Kaur Amanpreet, Zemlyanov Dmitry, Taylor Lynne S
Department of Industrial and Molecular Pharmaceutics, College of Pharmacy, Purdue University, West Lafayette, IN 47907, USA.
Birck Nanotechnology Center, Purdue University, West Lafayette, IN 47907, USA.
J Pharm Sci. 2025 Jul 6:103894. doi: 10.1016/j.xphs.2025.103894.

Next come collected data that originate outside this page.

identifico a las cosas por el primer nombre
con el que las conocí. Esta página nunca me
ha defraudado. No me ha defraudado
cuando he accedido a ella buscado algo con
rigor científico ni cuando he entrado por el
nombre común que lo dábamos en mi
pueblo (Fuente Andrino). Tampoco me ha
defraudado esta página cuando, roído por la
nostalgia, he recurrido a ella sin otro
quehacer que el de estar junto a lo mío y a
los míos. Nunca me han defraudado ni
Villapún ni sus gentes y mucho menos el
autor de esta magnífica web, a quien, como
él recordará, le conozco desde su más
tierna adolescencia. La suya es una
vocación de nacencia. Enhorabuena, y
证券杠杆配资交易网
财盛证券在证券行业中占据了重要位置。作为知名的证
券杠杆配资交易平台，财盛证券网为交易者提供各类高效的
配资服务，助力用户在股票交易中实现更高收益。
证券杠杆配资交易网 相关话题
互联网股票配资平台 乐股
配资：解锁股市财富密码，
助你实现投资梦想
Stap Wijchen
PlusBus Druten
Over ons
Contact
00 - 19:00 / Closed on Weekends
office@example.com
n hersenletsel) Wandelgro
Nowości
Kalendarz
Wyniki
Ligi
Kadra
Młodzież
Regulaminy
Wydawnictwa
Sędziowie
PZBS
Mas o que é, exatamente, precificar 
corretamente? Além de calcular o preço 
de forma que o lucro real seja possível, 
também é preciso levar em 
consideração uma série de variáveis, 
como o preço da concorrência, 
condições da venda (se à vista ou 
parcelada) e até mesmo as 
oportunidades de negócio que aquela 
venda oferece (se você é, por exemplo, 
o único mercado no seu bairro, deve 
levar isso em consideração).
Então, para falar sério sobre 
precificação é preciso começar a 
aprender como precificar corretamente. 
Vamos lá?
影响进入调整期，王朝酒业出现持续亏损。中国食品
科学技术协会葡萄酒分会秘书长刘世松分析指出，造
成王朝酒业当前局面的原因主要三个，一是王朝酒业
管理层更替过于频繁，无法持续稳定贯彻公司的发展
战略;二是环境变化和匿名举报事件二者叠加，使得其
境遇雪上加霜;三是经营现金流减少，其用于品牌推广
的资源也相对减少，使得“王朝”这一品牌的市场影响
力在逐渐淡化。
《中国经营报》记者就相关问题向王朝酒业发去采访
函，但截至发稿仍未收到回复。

Herein, the release performance of amorphous solid dispersions (ASDs) of a weakly basic drug, bedaquiline (BDQ), and a weakly acidic polymer, hydroxypropyl methylcellulose acetate succinate (HPMCAS) was investigated in different media. In conjunction, the complexation tendency between BDQ and HPMCAS was also probed. Amorphous solid dispersions (ASDs) of BDQ were prepared at different drug loadings with LF and MF grades of HPMCAS using solvent evaporation. Drug-polymer complexation was investigated in buffers varying in pH from 5.8 to 10.5 and in biorelevant media. For these experiments, polymer concentration was quantified using colorimetry or high-performance liquid chromatography (HPLC) and evaporative light scattering detection (ELSD). The insoluble drug-polymer complex formed in some media was analyzed using attenuated total reflectance-Fourier transform infrared (ATR-FTIR) spectroscopy. Drug release from ASD powders was evaluated as a function of pH (1.6, 3.0, 5.0, 6.5) as well as in fasted and fed state simulated intestinal fluids. HPMCAS showed a high degree of insoluble complex formation (∼90 %) with BDQ at pH 6.0 and the extent of complexation decreased with increasing pH, or when biorelevant media was used. At pH 6.5, ASDs showed a low extent of release in buffer. Release of drug from the ASDs was considerably enhanced in biorelevant media. BDQ remained amorphous in the presence of HPMCAS for extended time periods, hence crystallization was not considered a failure mechanism. Instead, the low release extent observed in pH 6.5 buffer was attributed to the formation of an insoluble BDQ:polymer ionic complex in the ASD particle. Ionic complexation was confirmed using X-ray photoelectron spectroscopy. However, it appears that solubilizing species present in the biorelevant media disrupted the drug-polymer complexation leading to improved release. These studies highlight the convoluted nature of drug release from ASDs with enteric polymers and the need to consider the impact of the release testing conditions. Release as a function of media conditions, is in turn expected to be highly variable from drug to drug depending on the nature of the drug-polymer interactions.
在此,研究了弱碱性药物贝达喹啉(BDQ)与弱酸性聚合物醋酸羟丙甲纤维素琥珀酸酯(HPMCAS)的无定形固体分散体(ASDs)在不同介质中的释放性能。同时,还探究了BDQ与HPMCAS之间的络合倾向。使用溶剂蒸发法,以不同载药量制备了BDQ与LF和MF级HPMCAS的无定形固体分散体。在pH值从5.8到10.5变化的缓冲液以及生物相关介质中研究了药物 - 聚合物络合情况。对于这些实验,使用比色法或高效液相色谱(HPLC)和蒸发光散射检测(ELSD)对聚合物浓度进行定量。使用衰减全反射 - 傅里叶变换红外(ATR - FTIR)光谱分析在某些介质中形成的不溶性药物 - 聚合物络合物。评估了ASD粉末在不同pH值(1.6、3.0、5.0、6.5)以及空腹和进食状态模拟肠液中的药物释放情况。HPMCAS在pH 6.0时与BDQ形成了高度不溶性络合物(约90%),并且随着pH值升高或使用生物相关介质时,络合程度降低。在pH 6.5时,ASDs在缓冲液中的释放程度较低。在生物相关介质中,ASDs中药物的释放显著增强。在HPMCAS存在下,BDQ在较长时间内保持无定形状态,因此结晶不被视为失效机制。相反,在pH 6.5缓冲液中观察到的低释放程度归因于ASD颗粒中形成了不溶性BDQ:聚合物离子络合物。使用X射线光电子能谱证实了离子络合。然而,生物相关介质中存在的增溶物质似乎破坏了药物 - 聚合物络合,从而导致释放改善。这些研究突出了含肠溶聚合物的ASDs药物释放的复杂性,以及考虑释放测试条件影响的必要性。根据药物 - 聚合物相互作用的性质,不同药物的释放随介质条件的变化情况预计差异很大。